### Exercise inputs:
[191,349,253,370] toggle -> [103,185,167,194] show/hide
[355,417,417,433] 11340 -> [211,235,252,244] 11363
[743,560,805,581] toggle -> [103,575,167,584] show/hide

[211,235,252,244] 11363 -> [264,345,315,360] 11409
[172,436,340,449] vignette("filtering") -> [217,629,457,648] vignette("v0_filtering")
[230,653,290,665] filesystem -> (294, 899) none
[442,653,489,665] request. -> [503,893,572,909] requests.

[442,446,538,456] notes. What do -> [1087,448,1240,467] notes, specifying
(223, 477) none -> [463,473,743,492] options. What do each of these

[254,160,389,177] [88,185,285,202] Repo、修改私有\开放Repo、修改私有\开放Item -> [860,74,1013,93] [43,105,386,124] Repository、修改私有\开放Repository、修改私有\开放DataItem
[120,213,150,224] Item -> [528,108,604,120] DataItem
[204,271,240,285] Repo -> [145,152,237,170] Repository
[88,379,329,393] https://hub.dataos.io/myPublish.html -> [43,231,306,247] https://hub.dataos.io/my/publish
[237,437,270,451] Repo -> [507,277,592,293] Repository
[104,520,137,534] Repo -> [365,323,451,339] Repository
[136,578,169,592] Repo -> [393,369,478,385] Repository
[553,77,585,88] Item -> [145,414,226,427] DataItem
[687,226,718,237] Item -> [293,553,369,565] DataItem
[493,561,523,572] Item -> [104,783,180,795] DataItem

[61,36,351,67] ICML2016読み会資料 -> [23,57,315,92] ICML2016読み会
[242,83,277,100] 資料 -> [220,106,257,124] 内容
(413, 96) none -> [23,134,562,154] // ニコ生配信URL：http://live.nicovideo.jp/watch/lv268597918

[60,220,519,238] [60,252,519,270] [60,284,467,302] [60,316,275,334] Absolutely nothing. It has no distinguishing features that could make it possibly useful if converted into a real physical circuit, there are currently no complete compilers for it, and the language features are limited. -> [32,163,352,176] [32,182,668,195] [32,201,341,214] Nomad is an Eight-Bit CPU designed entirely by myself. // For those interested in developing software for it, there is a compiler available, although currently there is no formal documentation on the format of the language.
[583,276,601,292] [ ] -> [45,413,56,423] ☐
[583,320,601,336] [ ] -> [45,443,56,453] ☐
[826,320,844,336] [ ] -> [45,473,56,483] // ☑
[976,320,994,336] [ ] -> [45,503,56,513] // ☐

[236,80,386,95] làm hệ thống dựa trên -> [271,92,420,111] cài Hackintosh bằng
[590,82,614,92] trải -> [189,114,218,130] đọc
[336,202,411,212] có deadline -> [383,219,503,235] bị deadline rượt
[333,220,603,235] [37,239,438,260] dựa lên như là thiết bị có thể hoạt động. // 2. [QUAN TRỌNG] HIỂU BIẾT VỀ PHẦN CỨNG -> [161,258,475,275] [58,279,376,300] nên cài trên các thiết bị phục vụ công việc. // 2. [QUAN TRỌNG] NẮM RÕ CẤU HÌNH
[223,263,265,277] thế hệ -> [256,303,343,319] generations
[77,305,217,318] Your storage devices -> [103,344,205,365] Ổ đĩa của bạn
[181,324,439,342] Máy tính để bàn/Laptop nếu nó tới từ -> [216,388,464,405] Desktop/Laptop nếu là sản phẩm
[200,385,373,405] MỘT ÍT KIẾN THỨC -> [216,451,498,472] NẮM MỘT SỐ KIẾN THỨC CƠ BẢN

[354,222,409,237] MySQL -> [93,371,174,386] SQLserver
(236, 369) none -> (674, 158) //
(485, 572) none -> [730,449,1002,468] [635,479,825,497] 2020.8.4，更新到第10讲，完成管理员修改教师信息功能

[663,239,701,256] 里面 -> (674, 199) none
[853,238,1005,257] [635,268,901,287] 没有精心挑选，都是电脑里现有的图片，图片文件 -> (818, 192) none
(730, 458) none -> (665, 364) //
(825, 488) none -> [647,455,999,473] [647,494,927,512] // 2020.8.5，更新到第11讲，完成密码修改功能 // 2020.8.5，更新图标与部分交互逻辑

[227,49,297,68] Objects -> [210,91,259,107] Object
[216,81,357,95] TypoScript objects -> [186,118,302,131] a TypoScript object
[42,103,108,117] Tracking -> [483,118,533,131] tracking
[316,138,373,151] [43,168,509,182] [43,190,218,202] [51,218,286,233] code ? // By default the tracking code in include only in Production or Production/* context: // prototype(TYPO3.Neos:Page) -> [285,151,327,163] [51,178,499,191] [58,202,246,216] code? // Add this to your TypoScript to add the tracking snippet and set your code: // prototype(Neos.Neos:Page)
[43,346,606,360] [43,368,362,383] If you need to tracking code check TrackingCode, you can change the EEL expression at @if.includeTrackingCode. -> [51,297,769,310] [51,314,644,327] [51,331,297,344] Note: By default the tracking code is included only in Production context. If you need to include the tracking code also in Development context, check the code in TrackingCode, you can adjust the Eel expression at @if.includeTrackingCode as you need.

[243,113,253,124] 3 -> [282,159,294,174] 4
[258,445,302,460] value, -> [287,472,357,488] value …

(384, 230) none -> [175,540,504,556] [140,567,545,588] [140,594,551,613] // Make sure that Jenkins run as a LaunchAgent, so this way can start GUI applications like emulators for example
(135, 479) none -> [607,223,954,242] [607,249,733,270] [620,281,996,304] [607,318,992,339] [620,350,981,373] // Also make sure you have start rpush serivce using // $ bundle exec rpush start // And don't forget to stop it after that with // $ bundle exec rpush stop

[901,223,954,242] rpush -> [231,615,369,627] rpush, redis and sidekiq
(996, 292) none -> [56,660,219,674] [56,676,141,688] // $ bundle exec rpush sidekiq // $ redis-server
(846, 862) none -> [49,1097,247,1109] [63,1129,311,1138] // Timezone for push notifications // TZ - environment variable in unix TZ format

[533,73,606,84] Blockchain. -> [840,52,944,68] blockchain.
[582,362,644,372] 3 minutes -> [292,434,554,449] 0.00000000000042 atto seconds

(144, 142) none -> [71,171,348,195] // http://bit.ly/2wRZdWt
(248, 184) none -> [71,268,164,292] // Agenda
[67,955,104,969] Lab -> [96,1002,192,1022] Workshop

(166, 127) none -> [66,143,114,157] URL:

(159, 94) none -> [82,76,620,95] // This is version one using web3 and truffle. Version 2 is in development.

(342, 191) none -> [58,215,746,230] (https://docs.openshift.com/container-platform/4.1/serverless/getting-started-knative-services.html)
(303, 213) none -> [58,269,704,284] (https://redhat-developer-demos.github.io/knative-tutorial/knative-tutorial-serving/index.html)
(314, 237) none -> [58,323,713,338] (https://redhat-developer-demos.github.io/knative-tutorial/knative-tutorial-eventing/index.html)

### What the task asks:
Every line in the records above that contains the word "Repo" should be copied out.

### Response below:
[254,160,389,177] [88,185,285,202] Repo、修改私有\开放Repo、修改私有\开放Item -> [860,74,1013,93] [43,105,386,124] Repository、修改私有\开放Repository、修改私有\开放DataItem
[204,271,240,285] Repo -> [145,152,237,170] Repository
[237,437,270,451] Repo -> [507,277,592,293] Repository
[104,520,137,534] Repo -> [365,323,451,339] Repository
[136,578,169,592] Repo -> [393,369,478,385] Repository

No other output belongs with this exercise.